CAIXA DE PANDORA - Por Jacinto Flecha

Caixa de pandora


No meu refúgio deste 18° andar, o maior conforto é a falta deliberada de televisão. Aqui se lê, se conversa, se estuda, se pensa, e nada disso é interrompido ou prejudicado pela caixa de Pandora.

O leitor ainda se lembra da caixa de Pandora? Muitos certamente já a terão esquecido, pois um dos efeitos da televisão é que hoje as pessoas não se lembram mais das coisas. Das importantes, é claro, pois a própria TV se incumbe de evitar que esqueçam as baboseiras e imundícies.

Apenas um rápido esclarecimento, para podermos prosseguir. Na mitologia grega, Pandora abriu a caixa onde Zeus havia guardado todos os males, e assim eles se espalharam pela Terra.

Sendo a TV o equivalente moderno – não mitológico, mas bem real – daquela caixa funesta, isso já bastaria para eu mantê-la longe de mim. Mas o principal motivo é ainda mais profundo: ela degenera nas pessoas a capacidade de pensar, deduzir, comparar, encadear logicamente o pensamento, memorizar, conversar.
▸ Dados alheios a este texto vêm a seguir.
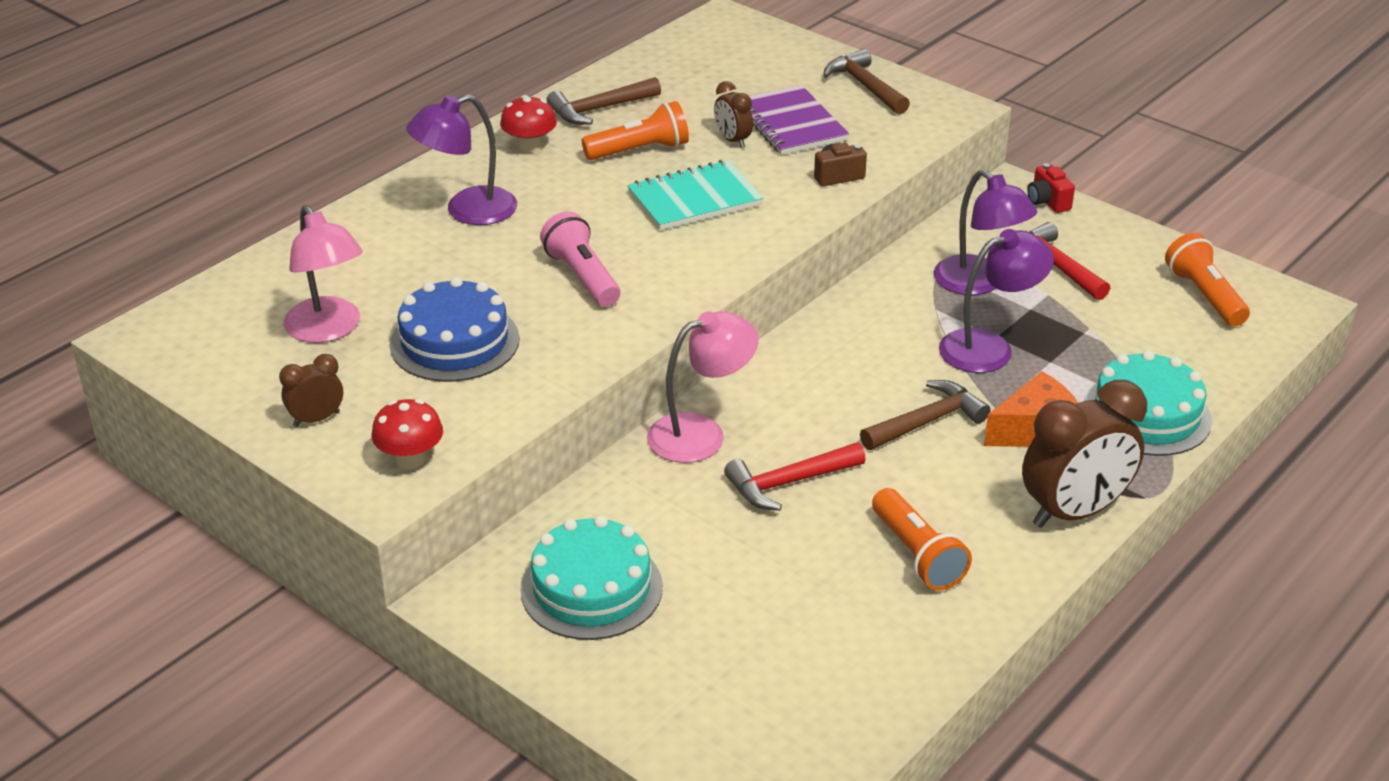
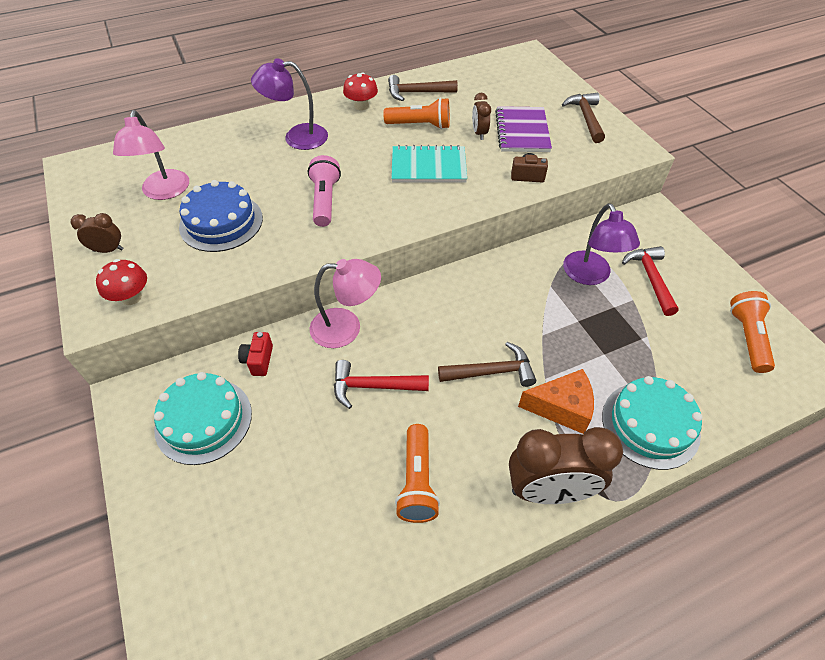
camera: 25 degrees right, 15 degrees up
(989, 347) = (568, 327): purple lamp -> none
(1047, 202) = (672, 229): red camera -> red camera (258, 360)

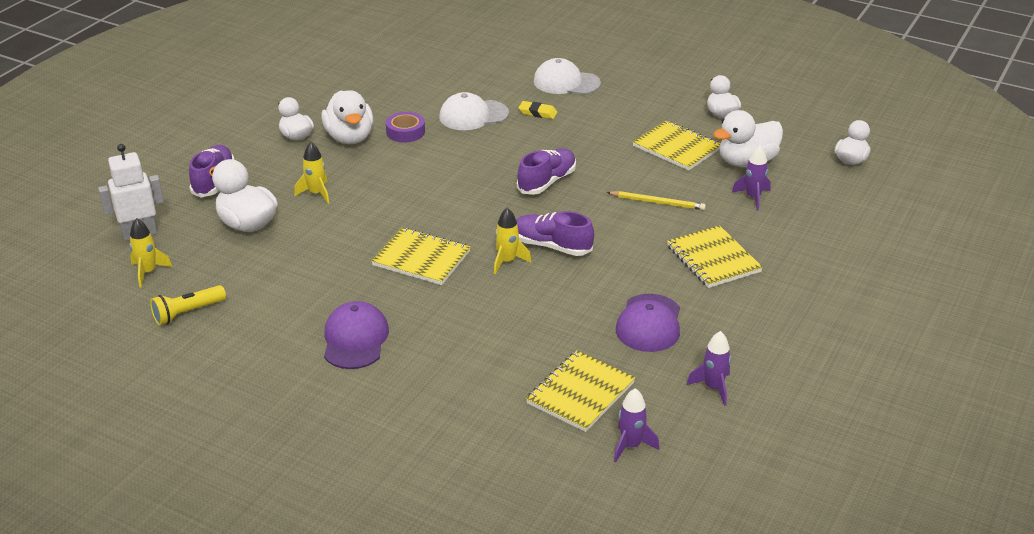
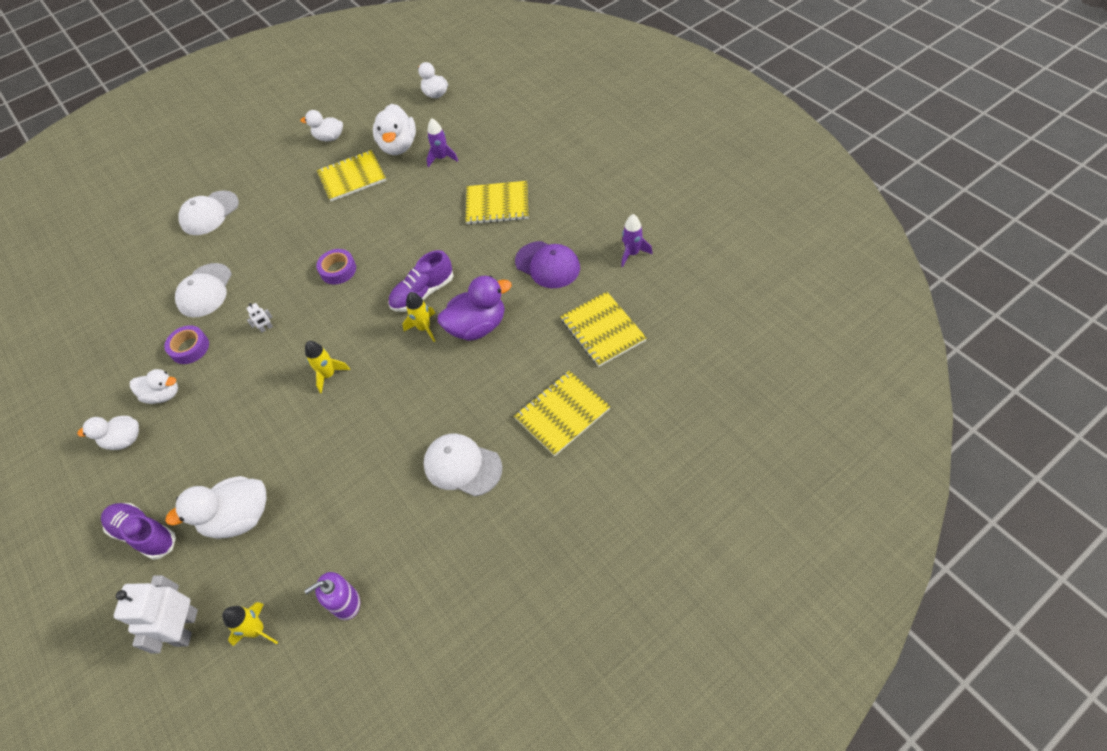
camera: 60 degrees left, 20 degrees up
(187, 313) = (345, 603): yellow flashlight -> purple soap dispenser
(316, 194) = (233, 445): yellow rocket -> yellow rocket (329, 375)
(350, 138) = (163, 394): white duck -> white duck, size x0.64
(355, 339) = (462, 466): purple cap -> white cap
(421, 258) = (383, 387): yellow notebook -> yellow notebook (562, 414)
(451, 165) = (266, 328): none -> white robot
(530, 297) = (477, 326): none -> purple duck
(537, 113) = (237, 246): yellow eraser -> none
(547, 182) = (338, 270): purple shoe -> purple tape
(630, 446) = (670, 319): purple rocket -> none
(657, 202) = (412, 212): yellow pencil -> none

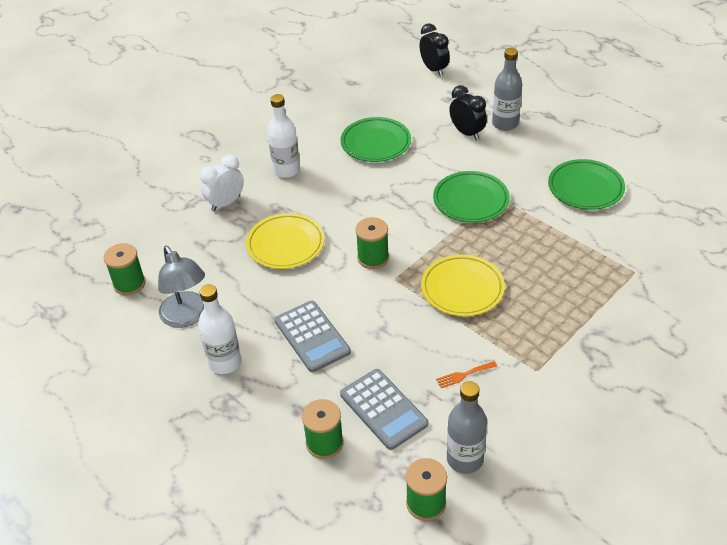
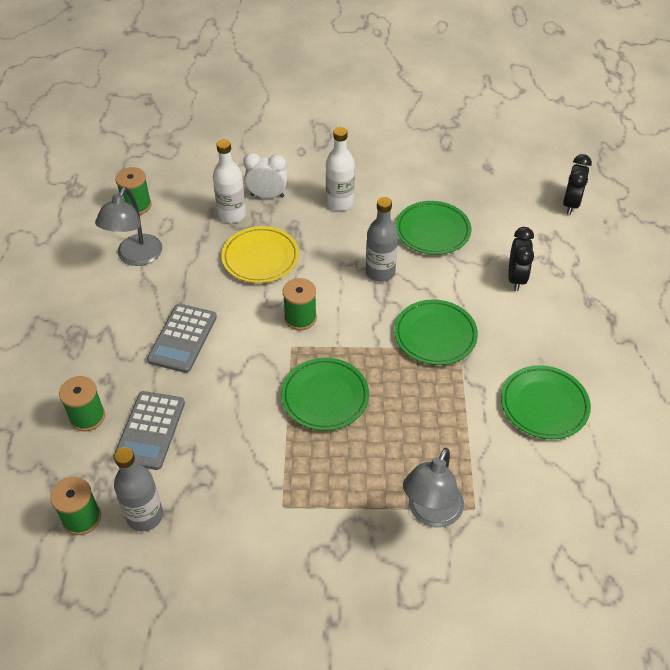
camera: 45 degrees right, 5 degrees up
(225, 362) = (112, 307): white bottle -> white bottle (232, 215)
(462, 289) = (325, 397): yellow plate -> green plate
(464, 375) = (231, 459): orange fork -> none
(505, 124) = (560, 295): grey bottle -> grey bottle (380, 272)
(618, 295) = (431, 513): none -> grey lamp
Muito teórico isso aí? Vamos então aos exemplos práticos.
No meu refúgio, como já disse, não entrou a babá eletrônica.
Quando preciso refrescar a cabeça, após algum trabalho mental especialmente árduo, às vezes recorro à janela. Muito mais interessante, a perder de vista.

Mas parece que eu continuo teórico, pois grande número de pessoas consideram a janela apenas um pedaço de vidro encaixado num furo retangular da parede, sem a utilidade específica de olhar para fora. Ou para o alto, de acordo com o título poético Janelas para o infinito. A constatação que faço é de fundo estatístico: Sempre que olho pela janela, não vejo ninguém olhando pela janela. E são várias centenas delas, nos caixotões de concreto armado ao meu redor.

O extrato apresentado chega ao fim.